Langsam geht es mir selber auf den Wecker, dass ich immer über dieselben Dinge schreiben muss. Als ob alles nur ein dummer Witz wäre, bekomme ich doch vorgestern eine email, die besagt, dass Tibet wohl ab Oktober wieder offen ist, und damit eine Durchquerung Chinas Richtung Nepal wieder möglich. Einen Tag später treffen wir beim Wandern ein Schweizer Paar, welches in Almaty ein Mongolei- Visum bekommen hat. Die Botschaft dort war nicht dauerhaft geschlossen, sondern hatte Urlaub. Während dieser Zeit sollte man für das Visum nach Astana fahren. Seit Montag ist es wieder in Almaty zu bekommen, es gibt sogar ein Express- Visum in 2 Stunden. Das hätte der Botschafts- Mitarbeiter mir ja auch am Telefon so sagen können…
Nun ja, schon in meinem Beruf (Berater in der IT) habe ich ja schon immer am liebsten sinnlose Pläne gemacht, die hinterher sowieso wieder verworfen werden, weil irgendein Entscheider dagegen ist, aber den Plan unbedingt braucht, damit er überhaupt weiß, dass er dagegen ist. So geht es uns nun auch: Sylvia und ich haben den Großteil unserer ursprünglich geplanten Reiseroute aufgrund äußerer Umstände (geschlossene Grenzen, keine Visa) verworfen. Nun haben sich die äußeren Umstände selbst wieder verworfen, also muss neu entschieden und geplant werden.

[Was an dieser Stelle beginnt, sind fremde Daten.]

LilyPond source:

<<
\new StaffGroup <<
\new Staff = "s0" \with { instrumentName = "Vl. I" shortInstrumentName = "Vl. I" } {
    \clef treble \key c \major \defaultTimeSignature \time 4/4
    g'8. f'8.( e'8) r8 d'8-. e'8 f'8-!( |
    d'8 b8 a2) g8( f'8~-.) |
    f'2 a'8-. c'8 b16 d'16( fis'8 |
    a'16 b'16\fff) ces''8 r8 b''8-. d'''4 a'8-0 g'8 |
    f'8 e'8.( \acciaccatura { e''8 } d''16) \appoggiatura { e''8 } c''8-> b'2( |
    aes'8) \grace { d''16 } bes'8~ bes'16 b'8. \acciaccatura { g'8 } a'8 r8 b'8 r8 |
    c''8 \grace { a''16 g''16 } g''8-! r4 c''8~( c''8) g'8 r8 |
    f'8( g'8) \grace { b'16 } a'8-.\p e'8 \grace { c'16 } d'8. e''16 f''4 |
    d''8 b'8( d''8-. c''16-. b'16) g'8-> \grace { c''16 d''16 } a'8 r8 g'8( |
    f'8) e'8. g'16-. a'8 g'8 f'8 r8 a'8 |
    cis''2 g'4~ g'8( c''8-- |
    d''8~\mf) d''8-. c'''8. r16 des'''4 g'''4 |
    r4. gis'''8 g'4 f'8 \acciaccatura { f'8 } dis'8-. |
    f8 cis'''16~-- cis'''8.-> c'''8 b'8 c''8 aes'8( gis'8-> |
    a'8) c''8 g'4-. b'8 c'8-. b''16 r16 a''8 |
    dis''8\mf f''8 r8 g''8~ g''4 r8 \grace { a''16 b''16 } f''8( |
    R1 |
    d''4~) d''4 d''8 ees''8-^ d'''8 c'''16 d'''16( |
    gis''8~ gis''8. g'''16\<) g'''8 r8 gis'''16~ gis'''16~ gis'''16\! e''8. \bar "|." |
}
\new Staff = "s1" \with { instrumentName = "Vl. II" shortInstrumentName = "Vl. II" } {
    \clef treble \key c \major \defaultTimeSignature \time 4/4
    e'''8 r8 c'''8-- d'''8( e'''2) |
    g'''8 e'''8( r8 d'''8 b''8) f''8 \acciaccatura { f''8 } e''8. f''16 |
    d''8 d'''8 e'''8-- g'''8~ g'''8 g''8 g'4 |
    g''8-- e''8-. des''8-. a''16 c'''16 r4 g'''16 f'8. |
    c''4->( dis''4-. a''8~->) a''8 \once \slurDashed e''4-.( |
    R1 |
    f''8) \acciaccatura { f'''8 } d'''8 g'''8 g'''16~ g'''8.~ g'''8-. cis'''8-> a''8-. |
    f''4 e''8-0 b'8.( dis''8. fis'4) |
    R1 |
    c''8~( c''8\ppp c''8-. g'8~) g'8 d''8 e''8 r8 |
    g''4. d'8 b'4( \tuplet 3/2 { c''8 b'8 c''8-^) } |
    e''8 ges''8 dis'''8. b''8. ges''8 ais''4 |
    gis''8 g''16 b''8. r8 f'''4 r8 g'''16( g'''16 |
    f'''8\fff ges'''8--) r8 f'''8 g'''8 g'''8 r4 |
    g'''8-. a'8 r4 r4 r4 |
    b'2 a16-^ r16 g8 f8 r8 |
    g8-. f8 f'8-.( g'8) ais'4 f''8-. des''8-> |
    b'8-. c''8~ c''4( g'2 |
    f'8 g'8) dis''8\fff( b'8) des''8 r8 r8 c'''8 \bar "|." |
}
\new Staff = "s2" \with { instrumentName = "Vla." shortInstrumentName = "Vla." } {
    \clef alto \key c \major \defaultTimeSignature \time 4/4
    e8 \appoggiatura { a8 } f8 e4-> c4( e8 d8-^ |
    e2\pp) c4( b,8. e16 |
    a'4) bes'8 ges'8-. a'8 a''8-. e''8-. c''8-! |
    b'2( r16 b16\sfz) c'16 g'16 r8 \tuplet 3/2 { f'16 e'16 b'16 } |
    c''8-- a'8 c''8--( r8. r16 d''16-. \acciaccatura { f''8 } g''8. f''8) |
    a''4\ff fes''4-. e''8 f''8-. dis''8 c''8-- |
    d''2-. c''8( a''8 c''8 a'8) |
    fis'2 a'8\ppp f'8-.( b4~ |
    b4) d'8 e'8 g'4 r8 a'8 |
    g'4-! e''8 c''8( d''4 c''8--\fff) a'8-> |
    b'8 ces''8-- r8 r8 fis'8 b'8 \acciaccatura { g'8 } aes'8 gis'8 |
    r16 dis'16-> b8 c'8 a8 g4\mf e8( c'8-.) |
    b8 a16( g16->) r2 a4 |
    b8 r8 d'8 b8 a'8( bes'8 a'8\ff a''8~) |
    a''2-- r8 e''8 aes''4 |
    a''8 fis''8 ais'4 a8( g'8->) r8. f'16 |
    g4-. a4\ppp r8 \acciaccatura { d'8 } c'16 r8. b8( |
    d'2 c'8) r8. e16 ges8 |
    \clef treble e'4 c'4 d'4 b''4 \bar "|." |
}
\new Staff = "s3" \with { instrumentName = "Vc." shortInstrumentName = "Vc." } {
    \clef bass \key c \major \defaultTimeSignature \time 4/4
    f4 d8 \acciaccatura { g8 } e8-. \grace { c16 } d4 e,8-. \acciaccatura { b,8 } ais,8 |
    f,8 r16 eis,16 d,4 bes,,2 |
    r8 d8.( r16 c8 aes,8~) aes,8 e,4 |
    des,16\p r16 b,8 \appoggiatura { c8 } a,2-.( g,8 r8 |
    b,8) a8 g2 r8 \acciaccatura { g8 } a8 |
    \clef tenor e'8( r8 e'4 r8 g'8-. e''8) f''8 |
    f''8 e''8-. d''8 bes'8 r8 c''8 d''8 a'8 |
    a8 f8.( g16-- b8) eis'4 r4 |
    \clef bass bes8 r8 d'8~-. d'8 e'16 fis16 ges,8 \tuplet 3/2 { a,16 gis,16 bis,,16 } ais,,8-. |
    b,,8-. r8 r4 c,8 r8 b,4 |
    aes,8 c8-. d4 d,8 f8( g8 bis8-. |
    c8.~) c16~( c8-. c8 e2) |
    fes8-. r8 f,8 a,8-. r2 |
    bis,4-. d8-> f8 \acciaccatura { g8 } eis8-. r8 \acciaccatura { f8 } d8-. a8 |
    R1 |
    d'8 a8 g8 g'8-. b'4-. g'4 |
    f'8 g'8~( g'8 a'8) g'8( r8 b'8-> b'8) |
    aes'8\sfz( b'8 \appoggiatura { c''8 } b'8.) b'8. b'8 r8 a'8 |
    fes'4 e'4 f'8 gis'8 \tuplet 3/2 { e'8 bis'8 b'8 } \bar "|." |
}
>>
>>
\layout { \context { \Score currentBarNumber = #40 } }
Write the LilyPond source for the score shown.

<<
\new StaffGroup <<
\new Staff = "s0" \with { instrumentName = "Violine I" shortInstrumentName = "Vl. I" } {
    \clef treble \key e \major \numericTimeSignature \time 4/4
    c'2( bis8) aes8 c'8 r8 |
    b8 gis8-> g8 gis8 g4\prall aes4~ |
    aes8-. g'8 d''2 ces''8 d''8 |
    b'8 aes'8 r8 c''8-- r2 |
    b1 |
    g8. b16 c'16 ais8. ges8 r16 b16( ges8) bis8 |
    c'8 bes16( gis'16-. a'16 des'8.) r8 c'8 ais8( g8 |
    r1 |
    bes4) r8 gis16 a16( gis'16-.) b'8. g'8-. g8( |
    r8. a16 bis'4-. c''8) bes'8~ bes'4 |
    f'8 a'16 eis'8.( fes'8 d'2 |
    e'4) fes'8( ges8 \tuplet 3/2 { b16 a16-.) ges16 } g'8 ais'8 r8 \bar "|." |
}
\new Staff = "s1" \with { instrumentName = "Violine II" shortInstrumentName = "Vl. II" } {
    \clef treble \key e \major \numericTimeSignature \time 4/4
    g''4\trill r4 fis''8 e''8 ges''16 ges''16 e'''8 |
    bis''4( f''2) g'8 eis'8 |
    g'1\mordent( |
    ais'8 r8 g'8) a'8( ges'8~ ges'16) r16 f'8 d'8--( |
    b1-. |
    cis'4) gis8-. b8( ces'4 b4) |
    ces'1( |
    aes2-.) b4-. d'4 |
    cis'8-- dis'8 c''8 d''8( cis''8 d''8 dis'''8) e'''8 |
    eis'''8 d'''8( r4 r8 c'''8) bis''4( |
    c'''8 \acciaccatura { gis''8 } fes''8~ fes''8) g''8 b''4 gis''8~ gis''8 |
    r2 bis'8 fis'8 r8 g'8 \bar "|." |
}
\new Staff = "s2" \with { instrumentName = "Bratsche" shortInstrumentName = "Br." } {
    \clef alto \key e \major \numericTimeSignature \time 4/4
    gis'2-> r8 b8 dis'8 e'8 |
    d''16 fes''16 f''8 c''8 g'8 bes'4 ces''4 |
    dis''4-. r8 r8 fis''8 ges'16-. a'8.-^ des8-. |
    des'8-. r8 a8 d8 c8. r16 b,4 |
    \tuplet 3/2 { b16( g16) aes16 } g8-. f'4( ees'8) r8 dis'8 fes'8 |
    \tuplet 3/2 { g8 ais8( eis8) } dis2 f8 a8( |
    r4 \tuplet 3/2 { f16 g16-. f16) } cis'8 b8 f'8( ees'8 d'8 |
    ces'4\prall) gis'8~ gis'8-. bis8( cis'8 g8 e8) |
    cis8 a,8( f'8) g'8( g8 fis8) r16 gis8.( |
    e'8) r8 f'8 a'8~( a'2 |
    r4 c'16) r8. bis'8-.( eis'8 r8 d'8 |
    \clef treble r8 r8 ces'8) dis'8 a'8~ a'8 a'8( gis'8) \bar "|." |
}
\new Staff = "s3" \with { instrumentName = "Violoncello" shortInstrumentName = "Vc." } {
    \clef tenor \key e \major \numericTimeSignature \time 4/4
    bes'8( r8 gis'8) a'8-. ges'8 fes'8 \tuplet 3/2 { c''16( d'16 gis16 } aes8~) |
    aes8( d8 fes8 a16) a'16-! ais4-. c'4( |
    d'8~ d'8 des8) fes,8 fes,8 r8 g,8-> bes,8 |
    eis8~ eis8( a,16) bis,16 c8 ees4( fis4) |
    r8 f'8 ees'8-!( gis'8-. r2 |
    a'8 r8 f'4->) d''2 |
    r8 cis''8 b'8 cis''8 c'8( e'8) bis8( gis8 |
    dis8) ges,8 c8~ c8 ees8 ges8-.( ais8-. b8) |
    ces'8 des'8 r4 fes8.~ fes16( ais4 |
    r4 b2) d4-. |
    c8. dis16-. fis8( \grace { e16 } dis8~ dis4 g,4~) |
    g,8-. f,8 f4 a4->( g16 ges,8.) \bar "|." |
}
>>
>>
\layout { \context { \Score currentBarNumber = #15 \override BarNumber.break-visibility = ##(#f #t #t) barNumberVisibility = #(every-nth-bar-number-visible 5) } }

Um es vorweg zu nehmen: Der neue Plan ist der alte (der gekürzte alte, nicht der ursprüngliche. In der IT würde man sagen, Version 1.3 gilt weiterhin). Wir verbringen den Rest des Sommers in Kasachstan und dem russischen Altai. Keine Mongolei, kein Himalaya, kein Winter bei 30 Grad in Indien. Winter bei plus (immerhin) 0,5 Grad und Nieselregen in Deutschland. Ich hatte mir schon Hoffnungen gemacht, mit der neuen Situation unseren ursprünglichen Plan noch verwirklichen zu können, und nun mit verkürzter Route direkt von Kirgistan über China nach Nepal und Indien fahren zu können. Wir hätten ohne Fahr-Stress 10 Wochen Urlaub in der Bergwelt Kirgistans machen und danach China auf einer kürzeren Route durchqueren können. Doch Sylvia ist das zu riskant (China könnte plötzlich wieder Tibet sperren, dann ständen wir da, kurz vor Wintereinbruch in Kirgistan). Sylvia will nach Hause. Nicht sofort, aber das ursprünglich geplante Jahr ist ihr doch zu lang, ein halbes Jahr reicht. Das Reisen fällt nicht mehr so leicht wir früher.
Auch für die Mongolei ist es uns beiden jetzt zu spät, wir würden überall nur noch durchrasen. Durch das Hin- und Her mit dem Visum ist schon wieder eine Woche vergangen, und für die Mongolei sollte man nun wirklich Zeit mitbringen. Wenn wir uns doch noch ein weitetes Mal aufraffen können, Europa mit dem Gran Hermano zu verlassen, wäre das ein mögliches Ziel.
So werden unsere Räder also bald wieder nach Westen rollen, und die, die froh waren, uns einige Zeit los zu sein, müssen uns noch dieses Jahr wieder ertragen. Wer uns vermisst hat, kann sich dafür freuen. Und er kann sich sogar doppelt freuen: Mit diesen Erfahrungen aus unserer Reise erscheint unsere Idee, einmal auszuwandern und eine Brauerei unter südlicher Sonne aufzumachen nicht durchführbar. Also Freunde, macht Euch Gedanken, wie wir die 1000- Liter-Bier Maschine zu Hause zum Laufen bringen und was für Quatsch wir sonst noch so treiben.
Wir fahren jetzt gerade noch ein letztes Mal Richtung Osten, zum Sharyn Canyon, dem Grand Canyon Kasachstans, bevor wir dann an der Grenze zu China den Wendepunkt erreichen und dabei hoffentlich noch einen Blick auf einen Siebentausender erhaschen können. Der Weg bleibt das Ziel, er ist nur kürzer. Doch das ist irrelevant, denn schon auf dem Weg zum Zigarettenautomaten können Dinge passieren, die das Leben für immer verändern.